**Task goal**
Copy each line of the data below with the word "setBit".

- - -

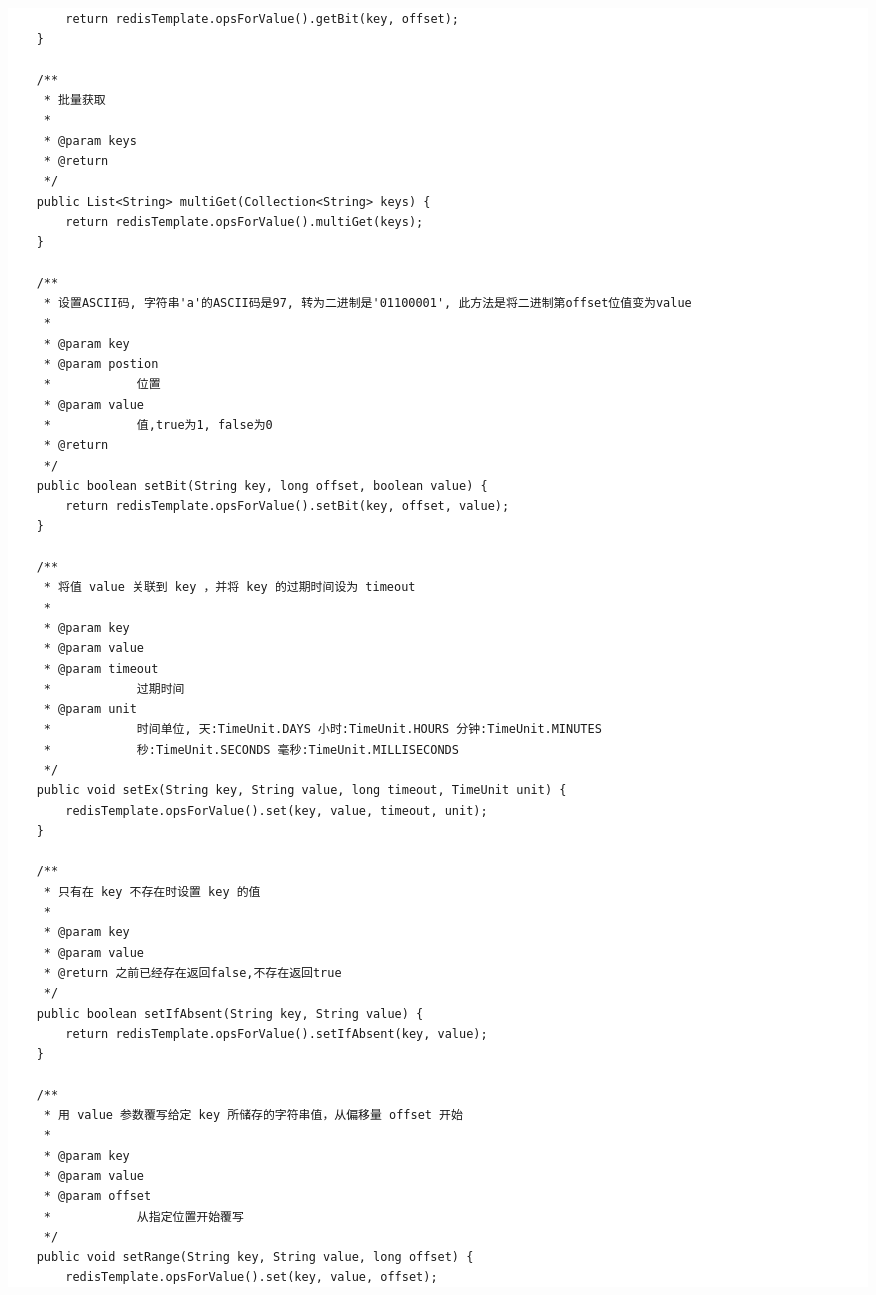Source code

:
 ```
		return redisTemplate.opsForValue().getBit(key, offset);
	}

	/**
	 * 批量获取
	 * 
	 * @param keys
	 * @return
	 */
	public List<String> multiGet(Collection<String> keys) {
		return redisTemplate.opsForValue().multiGet(keys);
	}

	/**
	 * 设置ASCII码, 字符串'a'的ASCII码是97, 转为二进制是'01100001', 此方法是将二进制第offset位值变为value
	 * 
	 * @param key
	 * @param postion
	 *            位置
	 * @param value
	 *            值,true为1, false为0
	 * @return
	 */
	public boolean setBit(String key, long offset, boolean value) {
		return redisTemplate.opsForValue().setBit(key, offset, value);
	}

	/**
	 * 将值 value 关联到 key ，并将 key 的过期时间设为 timeout
	 * 
	 * @param key
	 * @param value
	 * @param timeout
	 *            过期时间
	 * @param unit
	 *            时间单位, 天:TimeUnit.DAYS 小时:TimeUnit.HOURS 分钟:TimeUnit.MINUTES
	 *            秒:TimeUnit.SECONDS 毫秒:TimeUnit.MILLISECONDS
	 */
	public void setEx(String key, String value, long timeout, TimeUnit unit) {
		redisTemplate.opsForValue().set(key, value, timeout, unit);
	}

	/**
	 * 只有在 key 不存在时设置 key 的值
	 * 
	 * @param key
	 * @param value
	 * @return 之前已经存在返回false,不存在返回true
	 */
	public boolean setIfAbsent(String key, String value) {
		return redisTemplate.opsForValue().setIfAbsent(key, value);
	}

	/**
	 * 用 value 参数覆写给定 key 所储存的字符串值，从偏移量 offset 开始
	 * 
	 * @param key
	 * @param value
	 * @param offset
	 *            从指定位置开始覆写
	 */
	public void setRange(String key, String value, long offset) {
		redisTemplate.opsForValue().set(key, value, offset);
```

- - -

**Output for this task**
	public boolean setBit(String key, long offset, boolean value) {
		return redisTemplate.opsForValue().setBit(key, offset, value);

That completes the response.